Binkie Beaumont was just one of the great characters, and there is always the thing about… you say, ‘I’m going to see Binkie Beaumont’ or go up into the office because you saw him as well for some part or something at the West End and you had to get into this lift. You had to get into this tiny lift, and quite often… well, I’m not sure we should say all this really, it might sound homophobic or something but it isn’t. […] Sometimes you got squeezed into this tiny lift with someone you didn’t particularly want to… Do you remember the film The Producers? […] There is a wonderful scene in that when the terribly gay producer and his minion has to go down and pick them up and they have to go up in this tiny lift and it all gets… I was quite a young actor then, and you had to be quite careful because you often ended up with hands on your knees and all that sort of stuff. You were a prey to some nice charming chaps in the business and when I first went I was quite innocent - ‘Oh aren’t they so nice and friendly’ but you start to realise quite soon, ‘This is not quite right.’ You just ignored all that, but it was quite tricky. So Binkie Beaumont was just famous [for this sort of thing], and, of course Terence Rattigan the great writer, there was a sort of coat room… but they were fabulous people, I mean, they loved theatre, that was thing: they loved theatre and they ran it really well and were beautiful people because they cared about the theatre.
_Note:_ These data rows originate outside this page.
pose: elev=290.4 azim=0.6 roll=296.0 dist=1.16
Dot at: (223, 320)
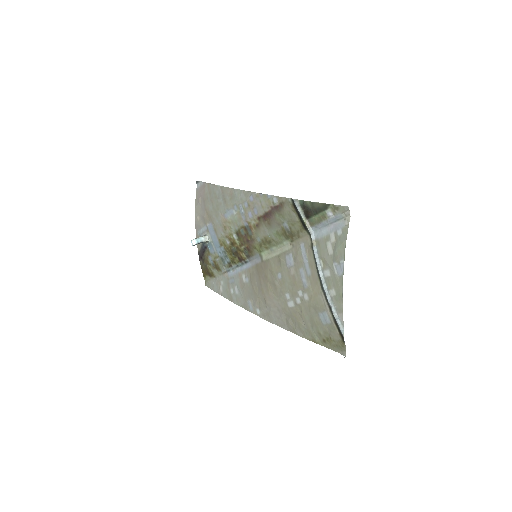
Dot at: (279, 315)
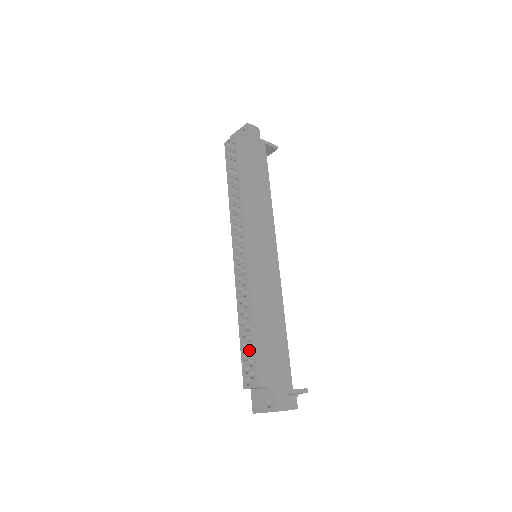
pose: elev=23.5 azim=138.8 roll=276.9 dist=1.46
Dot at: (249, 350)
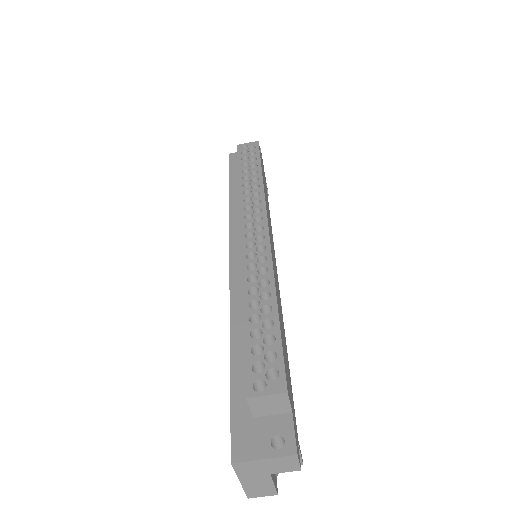
Dot at: (263, 341)
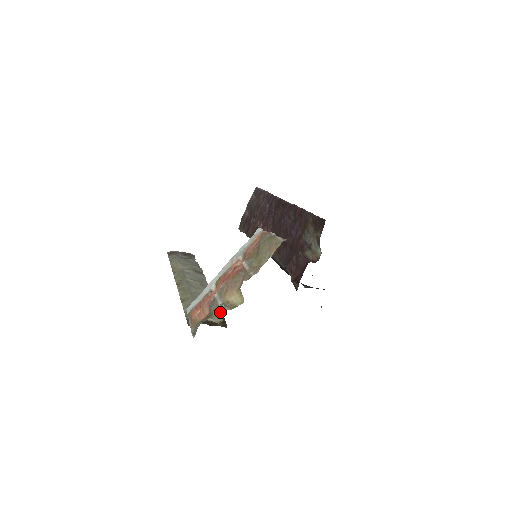
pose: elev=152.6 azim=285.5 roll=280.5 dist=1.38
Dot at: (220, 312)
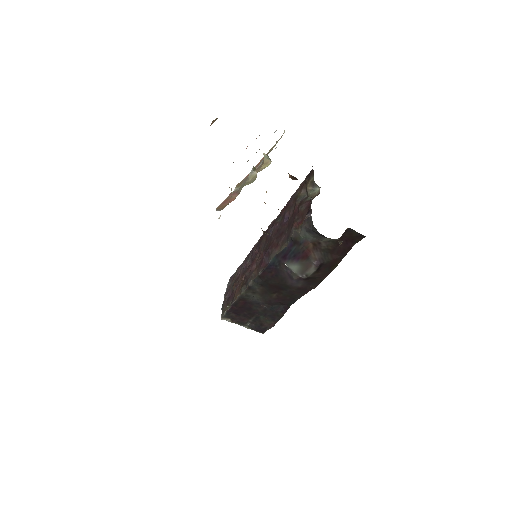
Dot at: (251, 179)
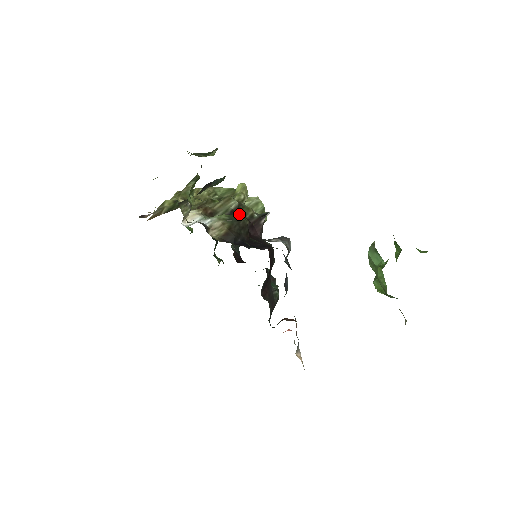
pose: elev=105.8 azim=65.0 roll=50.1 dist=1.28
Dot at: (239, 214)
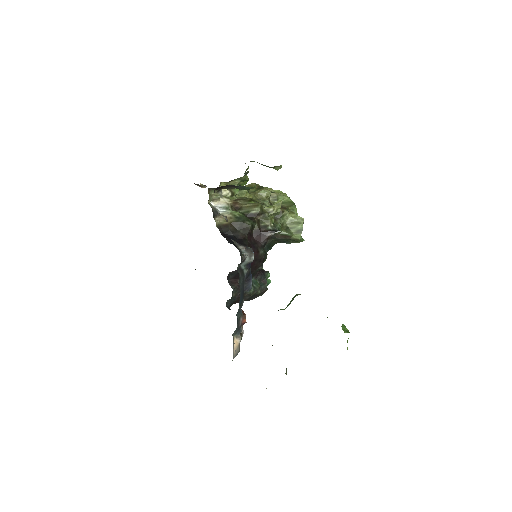
Dot at: (255, 219)
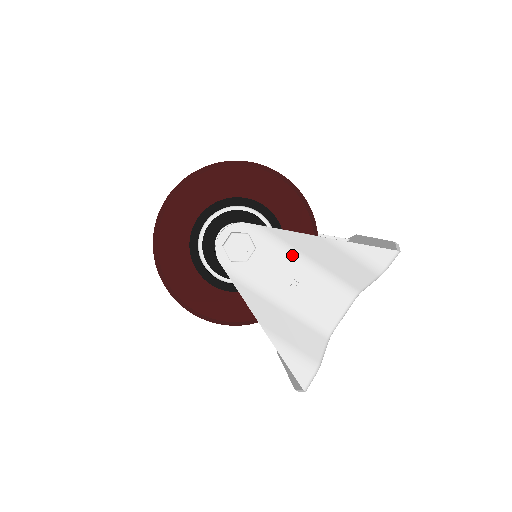
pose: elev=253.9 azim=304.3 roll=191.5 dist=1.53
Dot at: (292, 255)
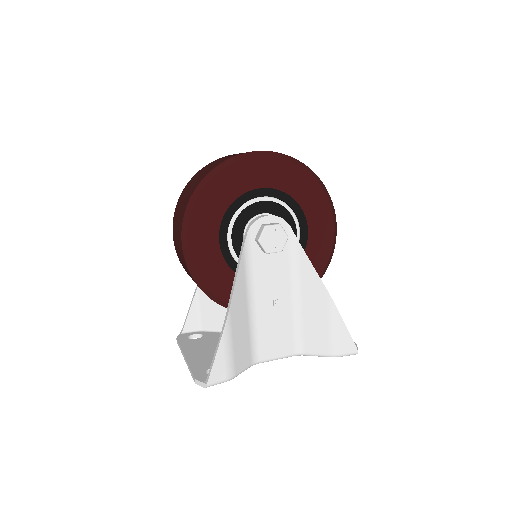
Dot at: (293, 282)
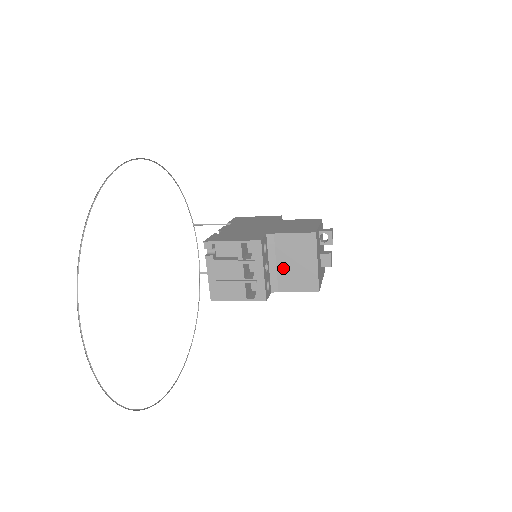
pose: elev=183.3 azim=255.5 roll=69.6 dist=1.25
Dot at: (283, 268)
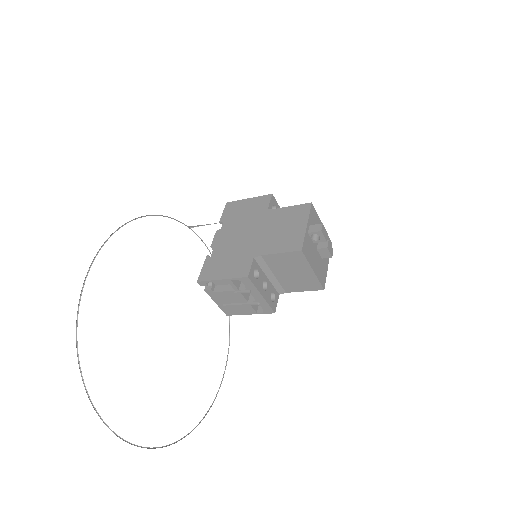
Dot at: (282, 277)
(An edited extract from an interview with Anthony Verner on 19 April 2007, conducted by Eleanor Carter)
I think Beaumont's sexuality is irrelevant. He did a trendous job in bringing quality to the stage. Not always in the pkays, I grant you, but in settings and the way the productions were dressed. "H.M.Tennant Presents" on the top of a poster was generally the sign of a well made production. The Company ran the Globe and Queens Theatres as well as a non-profit ditributing exercise for a while at the Lyric Hammersmith, aided by the Arts Council, to give newer works a try. I think there was a rumo9ur about the funds generated not being always used for the right purpose. But if by being gay, Beaumont had the right eye what would look good on the stage and what would draw an audience, well then I believe that was to the betterment of the Theatre in general. In time of course his ideas no longer worked and were overtaken by more modern developments but please don't knock his concept of the well-made play. He kept a lot of people in work and a lot of theatres open. After his death, Helen Montague led Tennants for a while, still mainting standards. Later in went in to decline as the people at the helm lacked his skill. I think his sexuality was one of the things which gave him an edge, but it was part of the man, not the whole man.